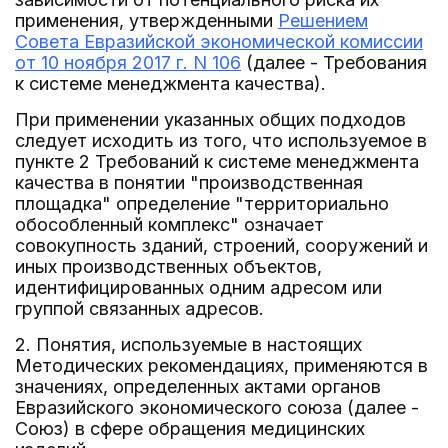
применения, утвержденными
Решением
Совета Евразийской экономической комиссии
от 10 ноября 2017 г. N 106
(далее - Требования
к системе менеджмента качества).
При применении указанных общих подходов
следует исходить из того, что используемое в
пункте 2 Требований к системе менеджмента
качества в понятии "производственная
площадка" определение "территориально
обособленный комплекс" означает
совокупность зданий, строений, сооружений и
иных производственных объектов,
идентифицированных одним адресом или
группой связанных адресов.
2. Понятия, используемые в настоящих
Методических рекомендациях, применяются в
значениях, определенных актами органов
Евразийского экономического союза (далее -
Союз) в сфере обращения медицинских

***

▸ Work instructions
In the entries above, locate every line with the word "качества" and copy it.

▸ Response area
к системе менеджмента качества).
качества в понятии "производственная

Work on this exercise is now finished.